So, given a frozen dataclass "C" with field names in "field_names", I propose changing __setattr__ to be:
def __setattr__(self, name, value):
if type(self) is C or name in field_names:
raise FrozenInstanceError(f'cannot assign to field {name!r}')
super(cls, self).__setattr__(name, value)
In the current 3.7.0a2 implementation of frozen dataclasses, __setattr__ always raises. The change is the test and then call to super().__setattr__ if it's a derived class. The result is an exception if either self is an instance of C, or if self is an instance of a derived class, but the attribute being set is a field of C.
So going back to original questions above, my suggestions are:
1. What happens when a frozen dataclass inherits from a non-frozen dataclass? The result is a frozen dataclass, and all fields are non-writable. No non-fields can be added. This is a reversion to the 3.7.0a1 behavior.

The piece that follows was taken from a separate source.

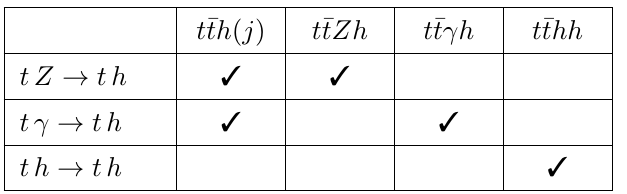
Table 8. The set of two-top 2 2 scattering amplitudes with Higgs bosons considered in this ! work mapped to the collider processes in which they are embedded.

2. What happens when a non-frozen dataclass inherits from a frozen dataclass? The result is a frozen dataclass, and all fields are non-writable. No non-fields can be added. This is a reversion to the 3.7.0a1 behavior. I'd also be okay with this case being an error, and you'd have to explicitly mark the derived class as frozen. This is the 3.7.0a2 behavior.
3. What happens when a non-dataclass inherits from a frozen dataclass? The fields that are in the dataclass are non-writable, but new non-field attributes can be added. This is new behavior.
4. Can new non-field attributes be created for frozen dataclasses? No. This is existing behavior.
I'm hoping this change isn't so large that we can't get it in to 3.7.0a3 next month.